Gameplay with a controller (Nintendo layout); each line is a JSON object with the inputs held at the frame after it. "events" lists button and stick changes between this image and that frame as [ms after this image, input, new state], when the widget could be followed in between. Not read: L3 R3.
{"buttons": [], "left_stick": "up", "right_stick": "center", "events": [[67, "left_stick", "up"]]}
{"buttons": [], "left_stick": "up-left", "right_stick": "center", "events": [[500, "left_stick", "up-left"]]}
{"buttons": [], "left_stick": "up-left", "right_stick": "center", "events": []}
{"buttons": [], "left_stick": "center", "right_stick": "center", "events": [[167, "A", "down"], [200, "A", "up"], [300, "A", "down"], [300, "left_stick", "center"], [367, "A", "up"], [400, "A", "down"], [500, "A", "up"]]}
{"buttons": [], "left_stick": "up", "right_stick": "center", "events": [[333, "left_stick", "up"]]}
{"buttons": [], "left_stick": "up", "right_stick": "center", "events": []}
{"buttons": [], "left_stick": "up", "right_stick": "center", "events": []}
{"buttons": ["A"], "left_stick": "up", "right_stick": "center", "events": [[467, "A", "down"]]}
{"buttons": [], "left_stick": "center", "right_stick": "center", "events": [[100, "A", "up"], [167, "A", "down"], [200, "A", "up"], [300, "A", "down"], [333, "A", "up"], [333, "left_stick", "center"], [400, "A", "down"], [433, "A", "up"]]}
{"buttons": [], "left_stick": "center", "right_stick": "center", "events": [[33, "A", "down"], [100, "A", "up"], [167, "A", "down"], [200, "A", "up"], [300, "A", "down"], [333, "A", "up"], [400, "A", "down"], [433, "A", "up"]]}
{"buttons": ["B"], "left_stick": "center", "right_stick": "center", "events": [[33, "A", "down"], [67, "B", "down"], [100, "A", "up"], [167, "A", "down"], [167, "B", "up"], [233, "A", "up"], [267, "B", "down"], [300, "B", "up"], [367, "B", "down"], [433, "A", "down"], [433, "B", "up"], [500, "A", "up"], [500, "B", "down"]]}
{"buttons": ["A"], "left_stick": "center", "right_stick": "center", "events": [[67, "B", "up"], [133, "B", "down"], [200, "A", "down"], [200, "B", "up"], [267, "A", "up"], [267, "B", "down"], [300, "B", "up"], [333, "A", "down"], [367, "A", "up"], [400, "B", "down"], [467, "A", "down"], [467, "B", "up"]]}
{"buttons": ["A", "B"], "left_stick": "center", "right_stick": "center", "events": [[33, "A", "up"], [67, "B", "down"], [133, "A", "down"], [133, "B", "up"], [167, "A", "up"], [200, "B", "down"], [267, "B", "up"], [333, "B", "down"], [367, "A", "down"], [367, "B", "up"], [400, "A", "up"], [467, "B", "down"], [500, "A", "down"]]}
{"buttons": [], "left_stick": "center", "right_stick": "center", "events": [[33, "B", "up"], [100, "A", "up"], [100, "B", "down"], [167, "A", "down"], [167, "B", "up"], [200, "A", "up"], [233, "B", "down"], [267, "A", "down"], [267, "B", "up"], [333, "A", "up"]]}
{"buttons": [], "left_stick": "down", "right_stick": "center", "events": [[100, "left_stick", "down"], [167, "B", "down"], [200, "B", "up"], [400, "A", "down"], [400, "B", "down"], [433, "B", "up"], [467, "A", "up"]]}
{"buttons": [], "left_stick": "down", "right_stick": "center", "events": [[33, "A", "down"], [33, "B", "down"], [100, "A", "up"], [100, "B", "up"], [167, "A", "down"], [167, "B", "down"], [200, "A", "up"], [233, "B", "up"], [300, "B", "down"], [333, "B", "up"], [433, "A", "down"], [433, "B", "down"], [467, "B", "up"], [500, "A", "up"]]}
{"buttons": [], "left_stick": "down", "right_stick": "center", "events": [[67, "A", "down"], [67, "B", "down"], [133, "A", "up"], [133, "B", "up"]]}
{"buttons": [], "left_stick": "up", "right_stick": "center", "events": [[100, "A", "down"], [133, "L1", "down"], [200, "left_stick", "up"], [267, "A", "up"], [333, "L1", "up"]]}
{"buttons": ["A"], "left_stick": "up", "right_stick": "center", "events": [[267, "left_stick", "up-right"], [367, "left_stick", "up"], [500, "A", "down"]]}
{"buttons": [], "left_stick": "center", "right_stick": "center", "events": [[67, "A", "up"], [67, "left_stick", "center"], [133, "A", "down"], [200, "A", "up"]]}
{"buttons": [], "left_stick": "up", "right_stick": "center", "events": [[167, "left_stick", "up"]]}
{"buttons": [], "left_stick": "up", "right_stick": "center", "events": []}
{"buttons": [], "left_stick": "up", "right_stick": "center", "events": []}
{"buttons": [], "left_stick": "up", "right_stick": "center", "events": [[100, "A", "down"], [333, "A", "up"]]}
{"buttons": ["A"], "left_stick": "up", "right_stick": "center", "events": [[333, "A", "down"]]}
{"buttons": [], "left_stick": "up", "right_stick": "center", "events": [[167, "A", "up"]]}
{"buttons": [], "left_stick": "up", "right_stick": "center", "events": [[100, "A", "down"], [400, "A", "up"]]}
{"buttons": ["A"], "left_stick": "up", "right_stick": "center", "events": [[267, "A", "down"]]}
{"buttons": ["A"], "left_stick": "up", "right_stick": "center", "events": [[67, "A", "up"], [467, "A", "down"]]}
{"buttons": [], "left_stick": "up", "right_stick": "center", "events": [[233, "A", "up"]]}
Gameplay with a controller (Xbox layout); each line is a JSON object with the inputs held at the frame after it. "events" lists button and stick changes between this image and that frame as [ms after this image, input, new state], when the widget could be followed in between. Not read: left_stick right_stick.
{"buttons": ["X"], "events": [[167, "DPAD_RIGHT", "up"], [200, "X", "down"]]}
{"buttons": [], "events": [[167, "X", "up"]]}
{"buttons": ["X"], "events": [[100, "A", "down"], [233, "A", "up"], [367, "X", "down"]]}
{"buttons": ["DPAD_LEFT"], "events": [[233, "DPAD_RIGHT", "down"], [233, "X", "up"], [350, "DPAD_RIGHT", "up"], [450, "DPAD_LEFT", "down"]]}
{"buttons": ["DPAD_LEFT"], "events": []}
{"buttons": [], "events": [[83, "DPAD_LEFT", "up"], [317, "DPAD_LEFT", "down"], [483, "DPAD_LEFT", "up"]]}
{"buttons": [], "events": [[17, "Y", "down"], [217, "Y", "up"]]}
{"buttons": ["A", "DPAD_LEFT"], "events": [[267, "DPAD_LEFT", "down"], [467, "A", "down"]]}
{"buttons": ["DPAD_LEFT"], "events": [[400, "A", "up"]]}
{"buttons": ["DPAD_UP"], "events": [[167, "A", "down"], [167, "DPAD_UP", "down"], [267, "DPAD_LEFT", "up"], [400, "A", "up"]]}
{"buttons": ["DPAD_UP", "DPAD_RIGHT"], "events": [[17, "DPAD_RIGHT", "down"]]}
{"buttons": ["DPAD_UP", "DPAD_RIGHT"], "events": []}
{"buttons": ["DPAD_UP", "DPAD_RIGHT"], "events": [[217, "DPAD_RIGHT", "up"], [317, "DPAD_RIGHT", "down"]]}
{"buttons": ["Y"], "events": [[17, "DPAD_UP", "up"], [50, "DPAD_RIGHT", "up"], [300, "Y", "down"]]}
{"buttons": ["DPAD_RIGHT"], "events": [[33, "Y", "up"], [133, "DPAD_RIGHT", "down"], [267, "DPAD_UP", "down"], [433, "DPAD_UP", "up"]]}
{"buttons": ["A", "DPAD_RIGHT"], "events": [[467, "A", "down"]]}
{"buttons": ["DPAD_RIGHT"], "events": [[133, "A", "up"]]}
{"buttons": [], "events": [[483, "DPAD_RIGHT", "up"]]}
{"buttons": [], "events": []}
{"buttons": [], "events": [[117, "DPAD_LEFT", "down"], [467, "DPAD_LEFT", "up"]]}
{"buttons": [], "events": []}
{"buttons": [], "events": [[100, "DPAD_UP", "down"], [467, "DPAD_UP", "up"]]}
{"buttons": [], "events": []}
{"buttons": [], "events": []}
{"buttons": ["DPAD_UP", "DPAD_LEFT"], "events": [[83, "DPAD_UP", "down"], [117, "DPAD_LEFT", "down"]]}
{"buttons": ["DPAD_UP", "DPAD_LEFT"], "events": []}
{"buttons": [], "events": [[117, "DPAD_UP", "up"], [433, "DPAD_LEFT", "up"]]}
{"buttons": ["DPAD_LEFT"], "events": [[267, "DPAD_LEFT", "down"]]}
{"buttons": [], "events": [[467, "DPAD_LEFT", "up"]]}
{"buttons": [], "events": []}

| WHAT IS EXPECTED |
The lines to copy are those in the listing that contain "could".

| RESPONSE |
Gameplay with a controller (Nintendo layout); each line is a JSON object with the inputs held at the frame after it. "events" lists button and stick changes between this image and that frame as [ms after this image, input, new state], when the widget could be followed in between. Not read: L3 R3.
Gameplay with a controller (Xbox layout); each line is a JSON object with the inputs held at the frame after it. "events" lists button and stick changes between this image and that frame as [ms after this image, input, new state], when the widget could be followed in between. Not read: left_stick right_stick.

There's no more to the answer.